◆ **課題一覧**:
[a] 岡田雅利に関する評価文の要点を、二文でまとめてください。
[b] 岡田雅利に関する評価文では、岡田の打撃フォームにおける仕掛けはどのように分類されていますか。
[c] 岡田雅利に関する評価文の最後の文に続けて、文章を書き進めてください。

大阪桐蔭史上でも、恐らく歴代NO.1の強肩捕手は、この 岡田 雅利 だろう。すでに高校時代から、下位指名ならプロに充分指名された選手だったと思う。しかし大阪ガスに進むも、そこにはベテラン捕手がどっかり座っていた。そのため試合に出ても、捕手ではなくDHだったりと、他のポジションでの出場になりアピールにならない。ようやくそのベテラン捕手が引退したことで、岡田にもアピールの機会が訪れた。

(ディフェンス面)

 「恐れずに俺を信じて投げ込んで来い!」そんな叱咤激励タイプの捕手です。ミットを示しグラブを下げないので、ワンバウンド処理などには立ち遅れません。低めのボールに対しボールを被せるように出すことがあるので、その辺が正直気になります。しかし天性の反射神経の持ち主で、そういった欠点を最小限にとどめています。ボールへの押し込みはそれほどではありませんが、グラブは全くブレません。

 都市対抗でも再三飛び出した走者を刺したように、圧倒的なスローイングが自慢。塁間1.8秒台で投げ込めえるスローイング・地肩の強さは、アマでも屈指のものがあります。プロに混ぜても、球界トップクラスの捕殺率を誇るようになると思います。

 もう一つ特徴をあげれば、フットワークが軽く、すぐにベースカバーに走るなど動き回れる選手だということ。その辺は、野手としても塁間4.05秒前後(左打者換算で3.80秒前後)で走り抜けるだけの、高い身体能力も兼ね備えられています。捕手としても、すでにファームでレギュラーを任されるぐらいのレベルにはあり、比較的早い段階から、一軍も意識できる存在になるのではないのでしょうか。インテリジェンスを感じるタイプではありませんし、それほど気遣いができるというよりは、高い身体能力と強気なプレースタイルでガンガン引っ張ってゆくタイプかと。

(打撃内容)

 この選手の好いところは、捕手ながら打力もかなり高いということ。チームでも長くDHで起用されていたり、守らなくても打撃だけで存在感を示せてきただけの力があります。

 高校時代は引っ張って巻き込む打球が多かったのですが、今は広角に打ち返すことができるようになり、打撃の幅が広がりました。

(打撃フォーム)

<構え> ☆☆☆☆

 前足を軽く引いて、グリップの高さは平均的。腰はそれほど据わっていないが、背筋はしっかり伸ばしています。全体のバランスとしては並ぐらいですが、両目で前を見据える姿勢も悪くありません。構えとしては、理に適っているのではないのでしょうか。

<仕掛け> 平均的な仕掛け

 投手の重心が下がりきったあたりで始動する「平均的な仕掛け」を採用。ある程度の対応力と長打力をバランスよく兼ね備えた打ち方で、勝負強さを売りにする中距離ヒッターが多く採用する打ち方。

◆ **抽出項目**:

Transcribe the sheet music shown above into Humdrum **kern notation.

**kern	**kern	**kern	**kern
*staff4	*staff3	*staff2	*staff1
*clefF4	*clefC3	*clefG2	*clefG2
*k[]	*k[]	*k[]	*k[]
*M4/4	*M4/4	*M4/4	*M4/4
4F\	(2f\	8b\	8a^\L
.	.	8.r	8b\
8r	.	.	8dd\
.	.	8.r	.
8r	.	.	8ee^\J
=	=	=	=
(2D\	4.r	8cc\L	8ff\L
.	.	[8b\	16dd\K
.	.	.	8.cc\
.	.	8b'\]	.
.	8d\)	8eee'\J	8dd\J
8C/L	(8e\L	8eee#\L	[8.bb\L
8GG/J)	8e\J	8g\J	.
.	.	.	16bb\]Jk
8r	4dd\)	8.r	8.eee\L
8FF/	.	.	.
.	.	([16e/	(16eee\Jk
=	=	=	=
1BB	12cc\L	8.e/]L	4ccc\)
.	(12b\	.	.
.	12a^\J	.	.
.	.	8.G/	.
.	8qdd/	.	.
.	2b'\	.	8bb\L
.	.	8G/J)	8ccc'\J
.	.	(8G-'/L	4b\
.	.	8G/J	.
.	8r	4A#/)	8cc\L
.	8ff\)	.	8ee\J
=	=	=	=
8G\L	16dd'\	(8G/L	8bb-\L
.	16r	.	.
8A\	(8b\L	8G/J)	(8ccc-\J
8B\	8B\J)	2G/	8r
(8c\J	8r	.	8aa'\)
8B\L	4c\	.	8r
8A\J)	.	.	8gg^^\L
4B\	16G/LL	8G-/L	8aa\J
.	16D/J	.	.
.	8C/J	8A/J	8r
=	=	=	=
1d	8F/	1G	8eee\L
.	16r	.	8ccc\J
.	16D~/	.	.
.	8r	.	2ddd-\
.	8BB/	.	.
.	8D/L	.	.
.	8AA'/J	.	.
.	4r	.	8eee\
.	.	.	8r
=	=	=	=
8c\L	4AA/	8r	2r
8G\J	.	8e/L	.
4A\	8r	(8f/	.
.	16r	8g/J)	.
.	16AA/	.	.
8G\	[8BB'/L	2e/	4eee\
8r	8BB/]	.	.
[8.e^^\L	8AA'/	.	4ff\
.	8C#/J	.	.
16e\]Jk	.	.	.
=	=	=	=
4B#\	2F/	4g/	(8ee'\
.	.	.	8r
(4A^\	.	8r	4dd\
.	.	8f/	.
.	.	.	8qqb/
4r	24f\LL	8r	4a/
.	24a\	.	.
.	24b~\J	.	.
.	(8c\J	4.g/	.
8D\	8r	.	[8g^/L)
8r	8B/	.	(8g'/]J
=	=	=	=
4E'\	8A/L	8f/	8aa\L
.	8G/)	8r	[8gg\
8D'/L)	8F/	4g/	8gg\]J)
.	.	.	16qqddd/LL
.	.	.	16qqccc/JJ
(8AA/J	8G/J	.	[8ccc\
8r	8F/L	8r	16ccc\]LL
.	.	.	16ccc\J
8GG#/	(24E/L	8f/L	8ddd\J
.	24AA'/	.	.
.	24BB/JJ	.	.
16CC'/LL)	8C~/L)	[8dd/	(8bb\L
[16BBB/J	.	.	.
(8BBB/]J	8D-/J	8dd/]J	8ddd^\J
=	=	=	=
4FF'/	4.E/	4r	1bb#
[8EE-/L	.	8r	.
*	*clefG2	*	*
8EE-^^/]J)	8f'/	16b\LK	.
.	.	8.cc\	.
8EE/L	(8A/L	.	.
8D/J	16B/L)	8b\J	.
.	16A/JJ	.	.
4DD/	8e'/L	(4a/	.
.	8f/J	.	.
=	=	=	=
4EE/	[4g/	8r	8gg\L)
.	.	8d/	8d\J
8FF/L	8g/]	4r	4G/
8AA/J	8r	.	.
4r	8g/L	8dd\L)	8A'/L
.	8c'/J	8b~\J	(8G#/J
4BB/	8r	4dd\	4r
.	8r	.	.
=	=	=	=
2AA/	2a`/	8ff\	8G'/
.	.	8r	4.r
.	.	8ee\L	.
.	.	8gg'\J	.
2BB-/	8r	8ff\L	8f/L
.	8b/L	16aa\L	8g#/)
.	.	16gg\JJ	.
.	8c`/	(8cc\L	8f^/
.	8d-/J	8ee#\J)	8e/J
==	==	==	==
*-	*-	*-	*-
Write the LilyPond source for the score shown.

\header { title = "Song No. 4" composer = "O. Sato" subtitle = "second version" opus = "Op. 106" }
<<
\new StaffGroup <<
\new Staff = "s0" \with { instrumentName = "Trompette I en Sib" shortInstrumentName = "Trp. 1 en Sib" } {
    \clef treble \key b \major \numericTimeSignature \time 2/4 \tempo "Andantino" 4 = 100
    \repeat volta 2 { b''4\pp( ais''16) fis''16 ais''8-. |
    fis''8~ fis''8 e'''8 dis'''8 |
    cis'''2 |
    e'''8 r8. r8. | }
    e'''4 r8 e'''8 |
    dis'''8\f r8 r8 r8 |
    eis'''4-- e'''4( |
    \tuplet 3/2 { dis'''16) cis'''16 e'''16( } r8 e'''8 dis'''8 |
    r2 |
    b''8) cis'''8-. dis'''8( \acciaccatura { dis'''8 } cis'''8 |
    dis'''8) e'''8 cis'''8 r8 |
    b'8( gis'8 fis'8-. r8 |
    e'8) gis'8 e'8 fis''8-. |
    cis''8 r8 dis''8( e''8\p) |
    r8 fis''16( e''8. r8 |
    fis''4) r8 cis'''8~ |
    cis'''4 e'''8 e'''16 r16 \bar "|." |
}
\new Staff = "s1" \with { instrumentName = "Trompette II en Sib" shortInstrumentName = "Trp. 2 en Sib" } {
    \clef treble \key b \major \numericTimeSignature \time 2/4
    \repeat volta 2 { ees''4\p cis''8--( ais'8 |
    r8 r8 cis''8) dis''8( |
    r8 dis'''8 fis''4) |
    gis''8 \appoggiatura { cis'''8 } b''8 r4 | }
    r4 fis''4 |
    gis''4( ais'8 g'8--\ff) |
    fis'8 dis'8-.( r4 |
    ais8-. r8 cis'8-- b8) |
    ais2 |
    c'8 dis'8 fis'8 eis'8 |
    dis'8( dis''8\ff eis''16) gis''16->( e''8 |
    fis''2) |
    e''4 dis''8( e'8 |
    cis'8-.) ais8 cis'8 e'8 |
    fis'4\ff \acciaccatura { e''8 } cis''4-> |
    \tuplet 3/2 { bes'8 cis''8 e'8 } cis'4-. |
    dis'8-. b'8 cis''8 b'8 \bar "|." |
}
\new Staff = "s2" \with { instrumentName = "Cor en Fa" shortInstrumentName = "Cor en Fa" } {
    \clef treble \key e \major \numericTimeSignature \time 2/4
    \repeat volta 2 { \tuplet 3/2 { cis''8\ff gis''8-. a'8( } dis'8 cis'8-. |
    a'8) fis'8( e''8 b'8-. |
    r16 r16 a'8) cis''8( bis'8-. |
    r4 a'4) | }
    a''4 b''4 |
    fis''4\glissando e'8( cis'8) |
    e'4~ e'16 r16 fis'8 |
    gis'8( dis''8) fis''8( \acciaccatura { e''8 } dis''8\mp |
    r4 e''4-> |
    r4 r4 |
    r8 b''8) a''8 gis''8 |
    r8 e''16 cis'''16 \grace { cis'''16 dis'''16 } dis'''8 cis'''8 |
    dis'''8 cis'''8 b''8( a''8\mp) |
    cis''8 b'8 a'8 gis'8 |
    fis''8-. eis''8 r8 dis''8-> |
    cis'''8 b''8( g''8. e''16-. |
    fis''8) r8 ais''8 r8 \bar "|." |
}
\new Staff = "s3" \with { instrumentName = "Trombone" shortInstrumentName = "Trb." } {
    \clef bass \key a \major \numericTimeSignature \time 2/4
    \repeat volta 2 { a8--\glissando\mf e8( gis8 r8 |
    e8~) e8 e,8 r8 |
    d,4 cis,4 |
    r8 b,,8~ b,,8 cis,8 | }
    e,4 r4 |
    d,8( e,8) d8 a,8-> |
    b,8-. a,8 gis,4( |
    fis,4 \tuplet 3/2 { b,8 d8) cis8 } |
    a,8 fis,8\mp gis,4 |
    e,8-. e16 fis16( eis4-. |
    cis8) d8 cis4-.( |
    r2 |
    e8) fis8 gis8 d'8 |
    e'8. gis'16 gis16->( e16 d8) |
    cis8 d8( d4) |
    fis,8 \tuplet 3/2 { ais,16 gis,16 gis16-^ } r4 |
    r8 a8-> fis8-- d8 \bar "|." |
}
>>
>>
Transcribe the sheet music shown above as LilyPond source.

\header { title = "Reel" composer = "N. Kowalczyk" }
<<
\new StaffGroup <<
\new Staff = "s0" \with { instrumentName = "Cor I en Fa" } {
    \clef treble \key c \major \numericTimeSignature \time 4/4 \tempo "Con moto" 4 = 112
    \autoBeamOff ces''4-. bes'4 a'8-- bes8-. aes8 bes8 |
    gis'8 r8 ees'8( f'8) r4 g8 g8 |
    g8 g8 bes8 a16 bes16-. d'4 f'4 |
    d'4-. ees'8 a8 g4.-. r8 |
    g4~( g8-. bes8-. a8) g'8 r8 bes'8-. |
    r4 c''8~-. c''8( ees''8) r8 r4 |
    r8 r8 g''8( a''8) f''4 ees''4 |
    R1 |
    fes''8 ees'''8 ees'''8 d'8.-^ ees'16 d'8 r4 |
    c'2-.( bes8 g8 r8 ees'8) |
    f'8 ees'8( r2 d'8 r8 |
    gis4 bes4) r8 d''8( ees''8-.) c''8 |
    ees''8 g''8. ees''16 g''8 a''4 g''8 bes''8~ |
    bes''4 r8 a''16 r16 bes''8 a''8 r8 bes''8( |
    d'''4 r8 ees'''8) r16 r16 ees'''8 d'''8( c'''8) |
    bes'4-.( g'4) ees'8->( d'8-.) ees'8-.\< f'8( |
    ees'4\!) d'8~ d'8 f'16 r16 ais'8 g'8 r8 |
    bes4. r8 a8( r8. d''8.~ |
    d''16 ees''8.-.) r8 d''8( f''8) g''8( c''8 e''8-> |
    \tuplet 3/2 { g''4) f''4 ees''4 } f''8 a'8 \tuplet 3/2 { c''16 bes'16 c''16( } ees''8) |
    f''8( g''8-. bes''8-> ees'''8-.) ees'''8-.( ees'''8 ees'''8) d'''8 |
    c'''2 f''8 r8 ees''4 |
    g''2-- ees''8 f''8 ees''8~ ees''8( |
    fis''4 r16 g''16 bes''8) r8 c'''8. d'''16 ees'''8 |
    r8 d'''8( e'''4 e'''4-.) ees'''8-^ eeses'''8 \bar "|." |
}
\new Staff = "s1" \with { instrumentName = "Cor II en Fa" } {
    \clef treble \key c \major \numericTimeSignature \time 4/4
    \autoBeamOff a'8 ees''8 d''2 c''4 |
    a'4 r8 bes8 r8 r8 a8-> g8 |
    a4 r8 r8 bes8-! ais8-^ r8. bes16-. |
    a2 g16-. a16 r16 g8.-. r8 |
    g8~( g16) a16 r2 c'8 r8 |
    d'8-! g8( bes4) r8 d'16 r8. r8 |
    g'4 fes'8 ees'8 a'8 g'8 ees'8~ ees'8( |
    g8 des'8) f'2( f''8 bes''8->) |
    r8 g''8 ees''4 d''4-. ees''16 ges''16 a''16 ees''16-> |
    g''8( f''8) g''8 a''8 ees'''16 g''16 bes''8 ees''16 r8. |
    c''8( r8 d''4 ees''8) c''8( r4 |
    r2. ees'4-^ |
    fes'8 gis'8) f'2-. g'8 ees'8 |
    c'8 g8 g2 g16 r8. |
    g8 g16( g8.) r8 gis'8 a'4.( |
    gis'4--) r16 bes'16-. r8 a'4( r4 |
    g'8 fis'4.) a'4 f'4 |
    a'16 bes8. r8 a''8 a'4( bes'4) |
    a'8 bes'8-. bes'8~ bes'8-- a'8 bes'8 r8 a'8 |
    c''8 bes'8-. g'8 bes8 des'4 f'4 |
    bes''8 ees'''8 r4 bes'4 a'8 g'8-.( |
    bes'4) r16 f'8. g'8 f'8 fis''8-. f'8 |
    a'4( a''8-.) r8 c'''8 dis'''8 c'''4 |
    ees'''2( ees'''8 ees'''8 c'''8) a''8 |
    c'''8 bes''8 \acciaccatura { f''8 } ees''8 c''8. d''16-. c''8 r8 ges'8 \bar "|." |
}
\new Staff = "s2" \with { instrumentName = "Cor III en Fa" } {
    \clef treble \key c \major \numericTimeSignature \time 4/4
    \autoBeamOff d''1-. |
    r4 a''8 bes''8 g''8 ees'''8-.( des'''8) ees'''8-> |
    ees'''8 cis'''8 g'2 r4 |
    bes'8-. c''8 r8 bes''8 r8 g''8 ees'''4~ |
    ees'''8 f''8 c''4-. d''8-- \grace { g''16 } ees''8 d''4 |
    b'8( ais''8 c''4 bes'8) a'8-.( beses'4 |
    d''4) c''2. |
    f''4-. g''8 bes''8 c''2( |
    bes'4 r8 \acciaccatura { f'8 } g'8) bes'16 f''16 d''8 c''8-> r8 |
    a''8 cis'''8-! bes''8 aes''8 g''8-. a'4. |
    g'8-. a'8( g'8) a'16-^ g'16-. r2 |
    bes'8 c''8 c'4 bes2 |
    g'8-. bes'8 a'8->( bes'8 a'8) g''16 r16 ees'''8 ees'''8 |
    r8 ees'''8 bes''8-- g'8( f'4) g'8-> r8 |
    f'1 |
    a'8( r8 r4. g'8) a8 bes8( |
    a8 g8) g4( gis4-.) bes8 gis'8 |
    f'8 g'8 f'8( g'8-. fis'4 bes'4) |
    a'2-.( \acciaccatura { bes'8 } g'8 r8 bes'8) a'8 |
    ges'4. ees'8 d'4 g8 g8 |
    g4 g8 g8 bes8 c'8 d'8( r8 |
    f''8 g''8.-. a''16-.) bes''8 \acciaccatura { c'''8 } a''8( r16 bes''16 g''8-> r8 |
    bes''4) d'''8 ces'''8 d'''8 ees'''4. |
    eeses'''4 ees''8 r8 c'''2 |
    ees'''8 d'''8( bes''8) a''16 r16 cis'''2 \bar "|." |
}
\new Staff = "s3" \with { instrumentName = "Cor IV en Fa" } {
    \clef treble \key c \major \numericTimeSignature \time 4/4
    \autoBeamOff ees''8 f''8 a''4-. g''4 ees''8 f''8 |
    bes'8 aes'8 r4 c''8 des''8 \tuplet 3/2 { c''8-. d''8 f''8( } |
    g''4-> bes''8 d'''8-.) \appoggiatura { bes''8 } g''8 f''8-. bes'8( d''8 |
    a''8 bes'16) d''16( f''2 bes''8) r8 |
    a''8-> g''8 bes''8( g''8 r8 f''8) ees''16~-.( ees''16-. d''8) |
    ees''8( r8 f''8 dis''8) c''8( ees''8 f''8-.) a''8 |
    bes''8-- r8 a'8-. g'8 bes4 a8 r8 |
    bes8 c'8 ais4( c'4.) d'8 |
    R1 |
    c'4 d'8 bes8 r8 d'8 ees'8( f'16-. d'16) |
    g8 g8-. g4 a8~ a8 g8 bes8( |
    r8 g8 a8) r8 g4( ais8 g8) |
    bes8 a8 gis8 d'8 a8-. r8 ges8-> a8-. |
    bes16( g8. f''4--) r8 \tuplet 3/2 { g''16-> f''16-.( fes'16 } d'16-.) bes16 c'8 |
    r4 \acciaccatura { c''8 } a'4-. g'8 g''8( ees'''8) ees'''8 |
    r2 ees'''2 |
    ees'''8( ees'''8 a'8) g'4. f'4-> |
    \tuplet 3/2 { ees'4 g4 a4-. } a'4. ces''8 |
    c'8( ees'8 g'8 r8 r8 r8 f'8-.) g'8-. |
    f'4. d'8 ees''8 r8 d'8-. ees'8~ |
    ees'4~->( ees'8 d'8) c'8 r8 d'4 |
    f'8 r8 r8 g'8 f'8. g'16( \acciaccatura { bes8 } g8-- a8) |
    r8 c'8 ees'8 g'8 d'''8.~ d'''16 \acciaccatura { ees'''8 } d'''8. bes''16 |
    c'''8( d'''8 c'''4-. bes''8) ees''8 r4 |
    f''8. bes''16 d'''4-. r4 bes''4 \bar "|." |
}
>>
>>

◆ **各課題の解答**:
[a] 岡田雅利は大阪ガスでベテラン捕手が定位置にいたためDHなど捕手以外での出場が続きましたが、そのベテランの引退によってアピールの機会を得ました。塁間1.8秒台の送球を誇る強肩と高い身体能力に加え、捕手ながら打力も高く、高校時代より広角に打ち返せるようになったと評されています。

[b] 投手の重心が下がりきったあたりで始動する「平均的な仕掛け」です。

[c]
<足の運び> ☆☆☆☆

 足をしっかり引き上げてきますし、ある程度「間」は取れているので、速球でも変化球でもそれなりに対応できると考えられます。ベース側に軽くインステップするように、以前よりも外角に意識を置いたスイングに。

 踏み込んだ足元も、なんとかブレずに我慢出来ています。これにより外角や低めの球にもついて行けるようになり、打球もセンターから右方向へも可能になりました。以前は、引っ張って巻き込むだけのタイプだったのに比べると、幅ができました。

<リストワーク> ☆☆☆

 バットを引くのが遅れがちで、打撃の準備である「トップ」を作るのが遅れるのが気になります。こうなると、速い球に立ち遅れる心配があります。

 バットの振り出しも、少し身体から遠回りにまわるスイングなのでロスを感じます。それでもバットの先端であるヘッドは下げないので、ドアスイングにはなりません。スイングの弧は大きめで、最後までシッカリ振り切れます。

 物凄く対応力が高いスイングには見えませんが、甘い球が来たら思っきり引っ張ったく感じで、スイングに弱々しさは全くありません。高校時代同様、強打者の片鱗は今も残っています。

<軸> ☆☆☆

 足を上げ下ろしするので、目線は結構動きます。体の開きは我慢でき、軸足も大きくは崩れません。

(打撃のまとめ)

 それほど確実性が高いスイングではありませんが、甘い球が来たらガンガン振って来ます。捕手としてもそうですが、プレーに思いっきりの良さ・積極性を感じます。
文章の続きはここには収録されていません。